What is the value of c that makes f(x) continuous on the entire real line?

[hotrocks007]

Determine the value of c so that f(x) is continuous on the entire real line if

f(x)={ x^2, x<_3 (less than or equal to)
{ c/x, x>3

I've been trying by just guess and check, but I have absolutely NO idea!
Please help!

 

[lurflurf]

Determine the value of c so that f(x) is continuous on the entire real line if

f(x)={ x^2, x<_3 (less than or equal to)
{ c/x, x>3

I've been trying by just guess and check, but I have absolutely NO idea!
Please help!

Choose c so that
$$\lim_{x\rightarrow 3^-}f(x)=\lim_{x\rightarrow 3^+}f(x)=f(3)$$

 

[thepatientmental]

To determine the value of c, we need to make sure that the function is continuous at the point x=3. This means that the limit of the function as x approaches 3 from both the left and the right must be equal. In other words, the left and right limits must "meet" at x=3.
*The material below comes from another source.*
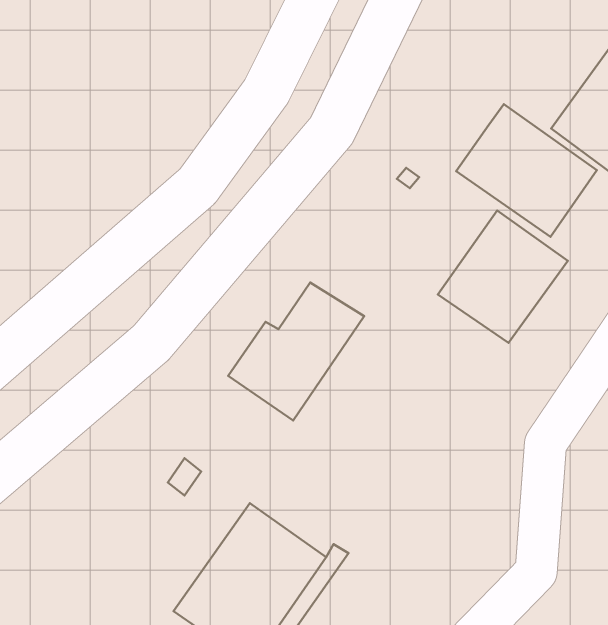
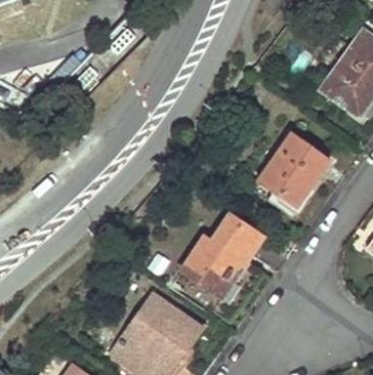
building: [456,104,597,237] -> none
building: [228,283,364,421] -> [182,215,257,291]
Taking the left limit, we have:

lim x→3- f(x) = lim x→3- x^2 = 3^2 = 9

Taking the right limit, we have:

lim x→3+ f(x) = lim x→3+ c/x = c/3

For the function to be continuous at x=3, these two limits must be equal. Therefore, we can set them equal to each other and solve for c:

9 = c/3

c = 27

So, the value of c that makes f(x) continuous on the entire real line is 27.